それを聞いて俺が瀕死の時に草むらでジルが俺にキスをしたという話しを思い出した。
確かその場面を見たのはドリード将軍の部下だったはず。
エゼッタお嬢様はわざわざ目撃した本人に聞いたのか。

「百歩譲って伴侶がセルファード公にいらっしゃらなくてもそれと同等な女がいるのでしょう?」
「もし、いたとして我が主のプライベートな事。
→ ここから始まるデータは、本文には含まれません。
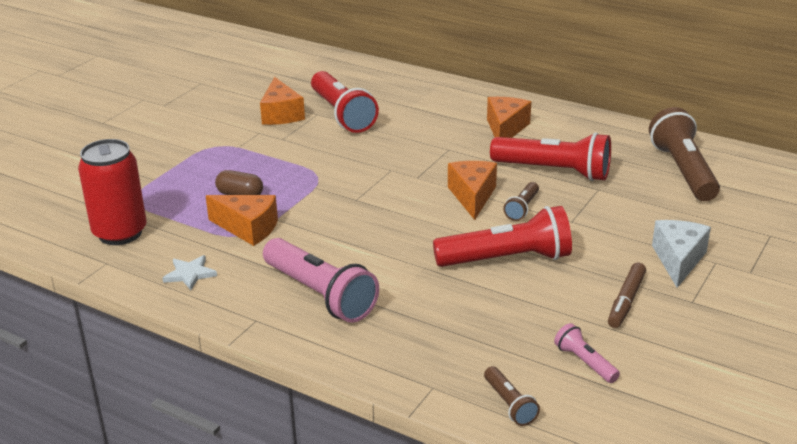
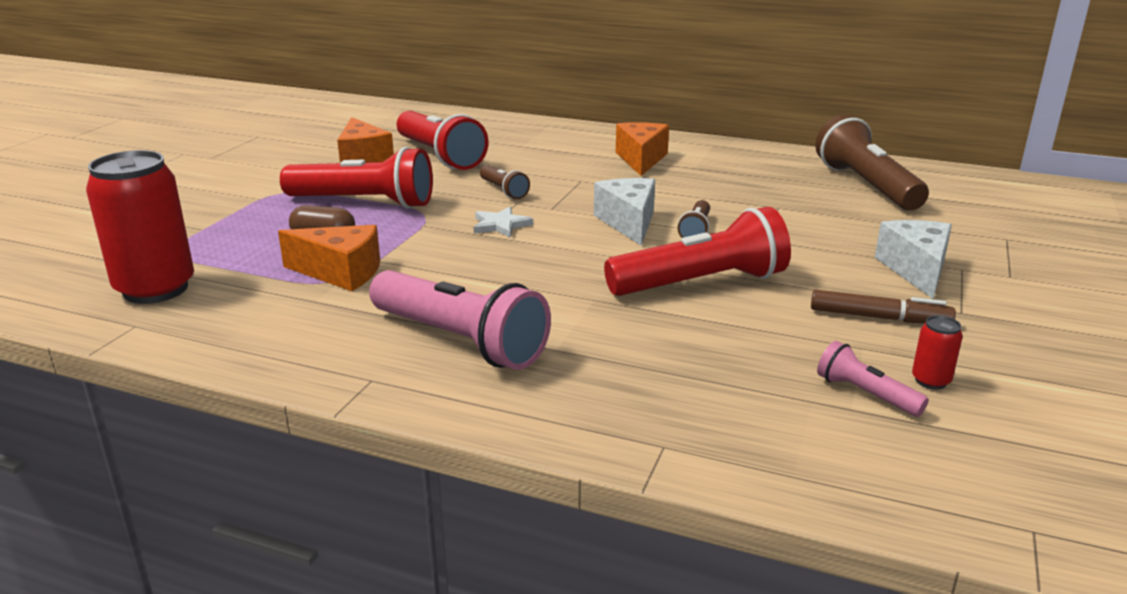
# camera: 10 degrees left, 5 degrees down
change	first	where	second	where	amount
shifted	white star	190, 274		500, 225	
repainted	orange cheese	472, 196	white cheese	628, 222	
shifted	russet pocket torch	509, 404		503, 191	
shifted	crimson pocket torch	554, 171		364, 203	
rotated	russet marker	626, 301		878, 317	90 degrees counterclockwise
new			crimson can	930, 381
私の口からは当家無縁の方にお話しする事は 出来ません」
「………」

ニコリとほほ笑むセバスさんにエゼッタお嬢様の一方的な睨みが続く。
こ、恐い。
こんな雰囲気の中で踏み出す勇気がない。
どうしようか…とキオに意見を求めるため横を見ると。

「キオ?」

キオが固まったように身動き一つせず真っ直ぐ玄関を見下ろしている。
まさかエゼッタお嬢様の迫力で?
頭を撫でてなぐさめようとした時、キオがポツリと声を出した。
その言葉に聞き間違いじゃないかと思って聞き返そうとするとエゼッタお嬢様の周囲にいる 従者の一人がこっちへ向いた。
しまったっ。
思いっきり目が合っちゃったよ!
しかもエゼッタお嬢様本人も俺を見ている従者に気が付いて視線を向けて来た。
あ、ヤバイッ!!
階段の手すりから咄嗟に遠ざかったがもうすでにアウトなのは分かっている。
こうなったら、とジュリーを抱っこして階段を一気に駆け下りる。
キオが気になったがしっかりと俺の後ろについてきていた。
さすがにこの行動に驚いたセバスさんが俺の名を呼んだ。

「聖司様!?」
「ごめん、セバスさん!ゲコ助見てくる!!」

セバスさんとエゼッタお嬢様の横を通って外に飛び出す。
傘が無くシャワーみたいな雨にやっぱりジュリーにはここで待ってもらおうかと思ったが ギュッとしがみ付いている姿を見てエゼッタお嬢様が近くにいるところにおいていけない と判断し上着を脱ぎ頭に被せゲコ助のもとへ走り出した。
咲いている花達が強い雨に叩きつけられている姿を見るとすごく不安になってくる。
ゲコ助を植えた花壇に辿り着くと急いで確認をした。

「あ、ゲコ助!」

ぐちょぐちょになった土の上に横たわったゲコ助がいた。
避難させようとしゃがみこんで周囲をゆっくり手で掘り返していると傍に立っているジュリーが 俺の服をギュッと掴む。
どうした?と横を向くと頭に被せてある上着から顔を覗かせて後ろを見上げていた。
そして背後ではいつの間にかキオが俺を庇うように手を広げている。
キオが対峙しているのは……。

「どこかで見た事があると思ったらやっぱりリグメットで会った者じゃない」

リグメットでもつかせていた男の従者にお姫様抱っこさせてもう一人の従者に大きな傘を差させ 雨に濡れないようにしているエゼッタお嬢様だ。